---------- Provided records

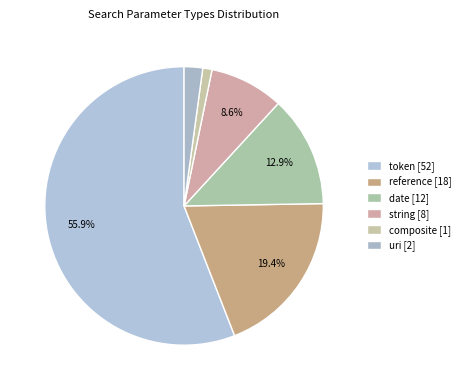

Is it true that composite is 11% of the pie?

False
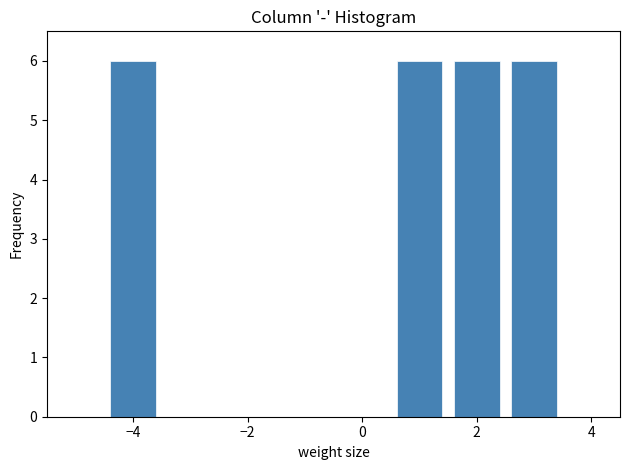

Reading left to right, list every bar in this chart as the range it spans on the x-axis followed by its height. Neither the bar edges nor the heights are printed on the chart, so give them approximately, as read against the axes.

-5.5 to -4.5: 0
-4.5 to -3.5: 6
-3.5 to -2.5: 0
-2.5 to -1.5: 0
-1.5 to -0.5: 0
-0.5 to 0.5: 0
0.5 to 1.5: 6
1.5 to 2.5: 6
2.5 to 3.5: 6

--------------------

Work instructions:
Repeat every entry above word for word, leaving out the pictures.

Exercise response:
Is it true that composite is 11% of the pie?

False

Reading left to right, list every bar in this chart as the range it spans on the x-axis followed by its height. Neither the bar edges nor the heights are printed on the chart, so give them approximately, as read against the axes.

-5.5 to -4.5: 0
-4.5 to -3.5: 6
-3.5 to -2.5: 0
-2.5 to -1.5: 0
-1.5 to -0.5: 0
-0.5 to 0.5: 0
0.5 to 1.5: 6
1.5 to 2.5: 6
2.5 to 3.5: 6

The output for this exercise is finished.